*Provided passage*
Announced late last year, Project Quantum is Mozilla’s faster modernized web engine for its Firefox browser. We are days away from Firefox Quantum’s official release. Firefox Quantum Developer Edition is already available for desktop, and it adds UI and feature improvements to Firefox’s DevTools. Here are new DevTools features which have us excited for this release, as well as some improvements we would like to see.

Inspector

The Inspector’s Layout panel now has a CSS grid feature. It detects all occurrences of CSS grids on the current page, and provides a graphical overlay grid for observing and analyzing their display details. This will be an indispensable visual aid when unraveling the interpretation of complex CSS grid definitions. Check out this feature against Mozilla’s CSS grid demo. It is superbly convenient to see each grid element’s position as dictated by the layout, and navigating to these element’s rules for on-the-fly style testing is just a click away!

*Work order 1*
According to the article on Firefox Quantum's DevTools, what is Project Quantum?
*Work order 2*
Name every term in the article on Firefox Quantum's DevTools that contains the word "Quantum."
*Work order 3*
Extract the article on Firefox Quantum's DevTools word for word from "Announced late last" to "like to see.".

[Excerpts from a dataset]
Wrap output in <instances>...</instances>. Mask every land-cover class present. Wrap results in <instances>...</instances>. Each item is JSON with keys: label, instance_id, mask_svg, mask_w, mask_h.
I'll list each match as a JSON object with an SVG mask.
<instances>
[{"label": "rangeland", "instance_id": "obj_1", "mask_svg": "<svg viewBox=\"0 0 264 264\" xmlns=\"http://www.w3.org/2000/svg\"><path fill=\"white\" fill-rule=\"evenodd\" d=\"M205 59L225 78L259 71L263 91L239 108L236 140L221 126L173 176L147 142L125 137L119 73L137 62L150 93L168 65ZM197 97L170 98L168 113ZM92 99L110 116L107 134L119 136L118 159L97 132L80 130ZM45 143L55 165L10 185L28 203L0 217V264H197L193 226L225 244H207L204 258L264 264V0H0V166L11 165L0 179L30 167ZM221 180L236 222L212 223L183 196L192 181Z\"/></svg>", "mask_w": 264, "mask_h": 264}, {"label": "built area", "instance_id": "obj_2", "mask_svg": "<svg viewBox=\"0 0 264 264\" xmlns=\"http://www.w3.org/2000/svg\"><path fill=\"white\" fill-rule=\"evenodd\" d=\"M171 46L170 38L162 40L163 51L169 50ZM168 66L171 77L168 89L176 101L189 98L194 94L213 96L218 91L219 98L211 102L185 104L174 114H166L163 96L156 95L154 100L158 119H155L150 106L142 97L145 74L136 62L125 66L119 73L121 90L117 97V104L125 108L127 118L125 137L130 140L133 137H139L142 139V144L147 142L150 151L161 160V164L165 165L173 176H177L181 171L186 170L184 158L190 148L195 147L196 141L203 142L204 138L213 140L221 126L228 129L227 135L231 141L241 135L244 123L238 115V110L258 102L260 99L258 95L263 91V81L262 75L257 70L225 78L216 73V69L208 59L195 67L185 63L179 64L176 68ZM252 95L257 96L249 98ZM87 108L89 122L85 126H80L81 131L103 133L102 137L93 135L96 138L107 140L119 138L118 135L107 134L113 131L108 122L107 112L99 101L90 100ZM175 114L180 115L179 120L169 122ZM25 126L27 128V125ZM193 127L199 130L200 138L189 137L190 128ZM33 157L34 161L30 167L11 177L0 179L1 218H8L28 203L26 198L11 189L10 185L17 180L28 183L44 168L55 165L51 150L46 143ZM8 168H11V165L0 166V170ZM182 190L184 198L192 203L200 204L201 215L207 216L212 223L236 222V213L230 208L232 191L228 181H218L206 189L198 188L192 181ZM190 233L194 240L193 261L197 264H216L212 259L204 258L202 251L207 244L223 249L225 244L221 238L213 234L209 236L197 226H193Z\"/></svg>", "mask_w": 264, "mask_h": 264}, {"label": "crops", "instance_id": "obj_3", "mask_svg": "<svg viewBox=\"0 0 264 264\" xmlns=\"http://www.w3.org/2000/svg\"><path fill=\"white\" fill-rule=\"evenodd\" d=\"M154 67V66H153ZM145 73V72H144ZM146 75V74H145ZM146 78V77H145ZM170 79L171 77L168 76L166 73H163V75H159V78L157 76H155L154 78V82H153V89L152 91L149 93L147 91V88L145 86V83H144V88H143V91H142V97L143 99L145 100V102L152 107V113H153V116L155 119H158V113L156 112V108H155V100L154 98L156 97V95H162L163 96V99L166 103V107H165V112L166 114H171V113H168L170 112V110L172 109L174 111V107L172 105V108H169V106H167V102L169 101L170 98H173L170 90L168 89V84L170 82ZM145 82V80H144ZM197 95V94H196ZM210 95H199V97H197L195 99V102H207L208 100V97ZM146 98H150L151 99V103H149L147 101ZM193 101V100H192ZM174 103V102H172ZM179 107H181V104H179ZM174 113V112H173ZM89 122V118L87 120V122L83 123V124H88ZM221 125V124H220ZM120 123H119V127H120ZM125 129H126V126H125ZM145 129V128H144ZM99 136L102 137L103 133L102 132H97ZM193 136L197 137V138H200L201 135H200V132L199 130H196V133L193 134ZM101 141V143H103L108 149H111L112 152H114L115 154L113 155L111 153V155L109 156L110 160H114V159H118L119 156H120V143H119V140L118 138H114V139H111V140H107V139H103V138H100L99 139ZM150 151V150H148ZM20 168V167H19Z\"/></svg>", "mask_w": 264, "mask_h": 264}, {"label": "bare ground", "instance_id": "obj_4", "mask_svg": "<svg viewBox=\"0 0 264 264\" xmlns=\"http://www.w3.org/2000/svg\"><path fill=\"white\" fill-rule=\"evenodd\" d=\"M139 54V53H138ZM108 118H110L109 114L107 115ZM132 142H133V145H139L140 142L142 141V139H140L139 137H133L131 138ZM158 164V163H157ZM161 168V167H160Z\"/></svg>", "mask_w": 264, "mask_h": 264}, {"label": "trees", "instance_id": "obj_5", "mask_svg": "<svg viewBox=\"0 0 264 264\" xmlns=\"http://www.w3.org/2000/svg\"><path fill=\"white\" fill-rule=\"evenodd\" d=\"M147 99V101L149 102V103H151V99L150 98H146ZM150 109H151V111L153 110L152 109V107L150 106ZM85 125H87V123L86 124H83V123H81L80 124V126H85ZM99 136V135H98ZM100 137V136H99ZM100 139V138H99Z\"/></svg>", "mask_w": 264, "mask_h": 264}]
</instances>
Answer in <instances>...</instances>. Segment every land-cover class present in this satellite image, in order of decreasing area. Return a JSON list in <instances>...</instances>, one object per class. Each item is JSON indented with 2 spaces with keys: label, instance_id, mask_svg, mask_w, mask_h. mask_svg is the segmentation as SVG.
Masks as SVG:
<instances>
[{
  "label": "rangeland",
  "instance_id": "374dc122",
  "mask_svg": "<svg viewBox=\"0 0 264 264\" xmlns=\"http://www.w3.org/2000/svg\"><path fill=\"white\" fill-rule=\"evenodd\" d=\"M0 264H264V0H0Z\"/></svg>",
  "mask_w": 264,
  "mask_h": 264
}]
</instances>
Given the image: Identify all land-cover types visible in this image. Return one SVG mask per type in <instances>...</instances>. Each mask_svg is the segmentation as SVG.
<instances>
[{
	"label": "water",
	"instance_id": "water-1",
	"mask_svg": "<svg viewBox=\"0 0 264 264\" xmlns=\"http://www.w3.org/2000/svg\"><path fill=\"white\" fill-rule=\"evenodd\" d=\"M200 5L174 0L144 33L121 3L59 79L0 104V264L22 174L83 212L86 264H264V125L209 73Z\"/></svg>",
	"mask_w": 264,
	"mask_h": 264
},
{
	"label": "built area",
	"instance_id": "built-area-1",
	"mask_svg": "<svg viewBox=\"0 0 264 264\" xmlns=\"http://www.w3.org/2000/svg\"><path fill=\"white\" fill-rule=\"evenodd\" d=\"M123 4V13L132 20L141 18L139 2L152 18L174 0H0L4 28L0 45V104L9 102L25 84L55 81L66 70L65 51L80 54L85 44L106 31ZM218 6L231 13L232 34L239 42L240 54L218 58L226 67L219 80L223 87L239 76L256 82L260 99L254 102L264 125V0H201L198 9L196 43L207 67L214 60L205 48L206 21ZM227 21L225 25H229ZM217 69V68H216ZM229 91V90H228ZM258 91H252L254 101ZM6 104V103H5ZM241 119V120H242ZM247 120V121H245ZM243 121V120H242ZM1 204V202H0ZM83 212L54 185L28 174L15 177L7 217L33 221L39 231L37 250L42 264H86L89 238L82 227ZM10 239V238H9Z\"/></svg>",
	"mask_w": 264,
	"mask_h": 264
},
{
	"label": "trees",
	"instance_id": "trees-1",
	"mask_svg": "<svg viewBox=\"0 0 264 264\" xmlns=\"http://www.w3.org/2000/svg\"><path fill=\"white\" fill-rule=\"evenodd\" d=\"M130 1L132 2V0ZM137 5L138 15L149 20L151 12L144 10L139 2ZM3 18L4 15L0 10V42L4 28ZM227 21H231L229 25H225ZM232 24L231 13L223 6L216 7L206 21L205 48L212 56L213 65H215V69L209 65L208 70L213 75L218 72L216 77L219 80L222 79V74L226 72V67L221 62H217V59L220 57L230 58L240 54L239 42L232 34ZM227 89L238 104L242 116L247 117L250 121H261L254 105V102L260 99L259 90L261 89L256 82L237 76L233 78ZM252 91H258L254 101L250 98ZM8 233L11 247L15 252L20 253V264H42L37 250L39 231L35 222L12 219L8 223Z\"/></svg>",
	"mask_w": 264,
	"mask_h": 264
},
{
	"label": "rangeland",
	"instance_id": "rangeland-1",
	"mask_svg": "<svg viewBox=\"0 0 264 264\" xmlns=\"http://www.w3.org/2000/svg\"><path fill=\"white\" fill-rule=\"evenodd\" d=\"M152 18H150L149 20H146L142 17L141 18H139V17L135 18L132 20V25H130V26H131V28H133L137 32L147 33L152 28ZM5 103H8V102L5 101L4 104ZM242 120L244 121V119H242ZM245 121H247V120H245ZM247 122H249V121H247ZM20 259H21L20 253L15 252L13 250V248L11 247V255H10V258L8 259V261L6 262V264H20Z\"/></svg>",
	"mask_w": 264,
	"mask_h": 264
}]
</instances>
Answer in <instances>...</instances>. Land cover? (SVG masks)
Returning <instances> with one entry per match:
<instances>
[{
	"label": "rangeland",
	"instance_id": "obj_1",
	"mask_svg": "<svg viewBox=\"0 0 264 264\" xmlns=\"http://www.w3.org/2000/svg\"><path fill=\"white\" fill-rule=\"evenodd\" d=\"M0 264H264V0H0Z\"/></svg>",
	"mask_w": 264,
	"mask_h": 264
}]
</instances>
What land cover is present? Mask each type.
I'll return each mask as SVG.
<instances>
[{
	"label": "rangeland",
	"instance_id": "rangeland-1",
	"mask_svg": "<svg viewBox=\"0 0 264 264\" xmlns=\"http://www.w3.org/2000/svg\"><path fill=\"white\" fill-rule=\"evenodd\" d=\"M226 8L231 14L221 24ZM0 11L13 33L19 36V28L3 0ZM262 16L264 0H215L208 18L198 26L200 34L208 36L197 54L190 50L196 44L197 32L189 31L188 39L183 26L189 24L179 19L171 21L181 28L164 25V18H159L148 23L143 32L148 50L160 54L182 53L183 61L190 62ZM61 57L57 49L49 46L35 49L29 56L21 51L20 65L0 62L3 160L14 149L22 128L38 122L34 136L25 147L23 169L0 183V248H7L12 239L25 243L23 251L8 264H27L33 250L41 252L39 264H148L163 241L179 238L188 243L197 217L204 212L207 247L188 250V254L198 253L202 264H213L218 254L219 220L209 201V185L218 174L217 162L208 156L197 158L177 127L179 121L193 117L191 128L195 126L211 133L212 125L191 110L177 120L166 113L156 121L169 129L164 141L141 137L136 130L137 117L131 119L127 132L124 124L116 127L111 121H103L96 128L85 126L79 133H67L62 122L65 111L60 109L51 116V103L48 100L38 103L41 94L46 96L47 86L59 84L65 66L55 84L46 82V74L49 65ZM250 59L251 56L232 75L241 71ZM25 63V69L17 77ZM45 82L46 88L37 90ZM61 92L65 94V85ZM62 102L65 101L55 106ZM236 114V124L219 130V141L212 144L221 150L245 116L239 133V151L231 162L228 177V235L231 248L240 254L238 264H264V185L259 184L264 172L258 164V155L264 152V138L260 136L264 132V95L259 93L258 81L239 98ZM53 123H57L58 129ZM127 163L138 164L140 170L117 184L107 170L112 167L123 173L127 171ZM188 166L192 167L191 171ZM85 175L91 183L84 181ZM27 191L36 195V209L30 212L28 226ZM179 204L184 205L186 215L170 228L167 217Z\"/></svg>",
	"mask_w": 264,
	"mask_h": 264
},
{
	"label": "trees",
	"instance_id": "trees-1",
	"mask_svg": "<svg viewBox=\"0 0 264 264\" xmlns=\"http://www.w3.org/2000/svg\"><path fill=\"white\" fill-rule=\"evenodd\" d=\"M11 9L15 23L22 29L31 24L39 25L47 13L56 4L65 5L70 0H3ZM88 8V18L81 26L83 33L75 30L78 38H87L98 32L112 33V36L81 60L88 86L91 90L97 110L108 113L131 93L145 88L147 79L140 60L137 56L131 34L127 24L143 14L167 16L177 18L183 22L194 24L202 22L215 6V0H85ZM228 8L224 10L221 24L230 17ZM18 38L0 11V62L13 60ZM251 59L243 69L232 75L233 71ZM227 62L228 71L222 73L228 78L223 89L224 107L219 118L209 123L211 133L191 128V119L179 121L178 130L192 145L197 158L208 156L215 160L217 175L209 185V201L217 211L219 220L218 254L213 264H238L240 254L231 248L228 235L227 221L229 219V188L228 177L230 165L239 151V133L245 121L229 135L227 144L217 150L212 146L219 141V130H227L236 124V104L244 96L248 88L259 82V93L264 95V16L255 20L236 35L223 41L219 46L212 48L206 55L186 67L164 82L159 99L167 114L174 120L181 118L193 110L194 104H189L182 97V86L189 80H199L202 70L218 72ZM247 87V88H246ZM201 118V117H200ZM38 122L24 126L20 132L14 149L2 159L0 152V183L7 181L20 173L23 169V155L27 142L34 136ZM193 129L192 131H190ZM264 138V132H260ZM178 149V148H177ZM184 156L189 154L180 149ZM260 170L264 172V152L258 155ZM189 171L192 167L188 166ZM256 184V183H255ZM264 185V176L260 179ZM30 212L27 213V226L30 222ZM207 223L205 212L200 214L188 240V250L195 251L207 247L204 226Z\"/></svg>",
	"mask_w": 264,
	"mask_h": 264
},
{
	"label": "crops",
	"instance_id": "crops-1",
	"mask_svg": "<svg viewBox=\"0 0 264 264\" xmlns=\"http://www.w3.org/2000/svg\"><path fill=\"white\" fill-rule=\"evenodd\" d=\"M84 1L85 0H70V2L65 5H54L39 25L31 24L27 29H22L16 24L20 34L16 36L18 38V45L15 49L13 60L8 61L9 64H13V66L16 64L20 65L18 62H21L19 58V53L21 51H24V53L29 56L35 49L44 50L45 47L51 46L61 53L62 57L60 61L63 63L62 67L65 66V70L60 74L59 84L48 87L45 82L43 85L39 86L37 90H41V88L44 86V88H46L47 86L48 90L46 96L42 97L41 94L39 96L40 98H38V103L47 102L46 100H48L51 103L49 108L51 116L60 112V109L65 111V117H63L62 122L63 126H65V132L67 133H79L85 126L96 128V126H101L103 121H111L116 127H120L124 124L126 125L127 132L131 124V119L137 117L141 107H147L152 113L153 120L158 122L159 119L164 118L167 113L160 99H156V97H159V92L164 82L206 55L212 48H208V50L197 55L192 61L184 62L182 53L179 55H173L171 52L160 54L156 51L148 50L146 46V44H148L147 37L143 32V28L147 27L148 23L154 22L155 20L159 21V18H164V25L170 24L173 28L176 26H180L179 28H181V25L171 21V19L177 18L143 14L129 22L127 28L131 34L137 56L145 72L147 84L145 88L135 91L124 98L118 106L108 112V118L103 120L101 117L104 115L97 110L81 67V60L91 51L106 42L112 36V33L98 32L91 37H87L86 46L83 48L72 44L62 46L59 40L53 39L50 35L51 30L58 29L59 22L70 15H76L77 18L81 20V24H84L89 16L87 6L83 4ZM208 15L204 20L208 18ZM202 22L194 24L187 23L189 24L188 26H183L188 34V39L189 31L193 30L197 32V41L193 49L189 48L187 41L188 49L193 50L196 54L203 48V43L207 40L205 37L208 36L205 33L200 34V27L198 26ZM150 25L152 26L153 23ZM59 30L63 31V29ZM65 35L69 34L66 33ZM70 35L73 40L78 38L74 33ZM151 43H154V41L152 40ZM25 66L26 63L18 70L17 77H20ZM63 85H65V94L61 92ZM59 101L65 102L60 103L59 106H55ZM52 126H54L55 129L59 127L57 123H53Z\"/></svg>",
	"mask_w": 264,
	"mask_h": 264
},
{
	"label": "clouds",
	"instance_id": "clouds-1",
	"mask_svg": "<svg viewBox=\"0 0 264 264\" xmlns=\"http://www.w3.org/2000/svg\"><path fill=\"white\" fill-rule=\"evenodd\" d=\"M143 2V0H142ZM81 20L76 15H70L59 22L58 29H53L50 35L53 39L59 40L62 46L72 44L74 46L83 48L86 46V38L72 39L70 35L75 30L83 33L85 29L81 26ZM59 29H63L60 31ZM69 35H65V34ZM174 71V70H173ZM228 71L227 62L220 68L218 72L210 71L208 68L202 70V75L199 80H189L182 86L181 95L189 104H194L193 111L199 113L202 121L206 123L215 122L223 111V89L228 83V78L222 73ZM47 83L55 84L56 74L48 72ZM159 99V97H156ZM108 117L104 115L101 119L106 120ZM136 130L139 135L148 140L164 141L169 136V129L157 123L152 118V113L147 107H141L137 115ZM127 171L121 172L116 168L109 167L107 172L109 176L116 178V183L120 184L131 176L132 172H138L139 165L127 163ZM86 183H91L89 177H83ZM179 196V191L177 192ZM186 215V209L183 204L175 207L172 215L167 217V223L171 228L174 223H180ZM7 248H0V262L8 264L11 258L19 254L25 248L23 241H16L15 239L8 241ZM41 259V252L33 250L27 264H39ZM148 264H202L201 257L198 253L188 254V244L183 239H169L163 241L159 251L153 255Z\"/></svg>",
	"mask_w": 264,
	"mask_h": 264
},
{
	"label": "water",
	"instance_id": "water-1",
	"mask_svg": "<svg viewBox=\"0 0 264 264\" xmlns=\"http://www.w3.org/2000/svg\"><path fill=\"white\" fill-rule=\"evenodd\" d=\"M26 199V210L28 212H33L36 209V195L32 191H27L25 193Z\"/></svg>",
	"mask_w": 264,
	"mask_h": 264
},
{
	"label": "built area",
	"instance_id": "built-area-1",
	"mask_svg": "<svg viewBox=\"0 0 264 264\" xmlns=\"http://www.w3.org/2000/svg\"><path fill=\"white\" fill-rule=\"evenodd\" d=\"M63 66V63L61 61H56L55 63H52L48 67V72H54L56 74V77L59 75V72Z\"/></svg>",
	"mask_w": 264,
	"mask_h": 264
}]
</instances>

*Expected output 1*
It is Mozilla's faster modernized web engine for its Firefox browser.

*Expected output 2*
Project Quantum, Firefox Quantum, Firefox Quantum Developer Edition

*Expected output 3*
Announced late last year, Project Quantum is Mozilla’s faster modernized web engine for its Firefox browser. We are days away from Firefox Quantum’s official release. Firefox Quantum Developer Edition is already available for desktop, and it adds UI and feature improvements to Firefox’s DevTools. Here are new DevTools features which have us excited for this release, as well as some improvements we would like to see.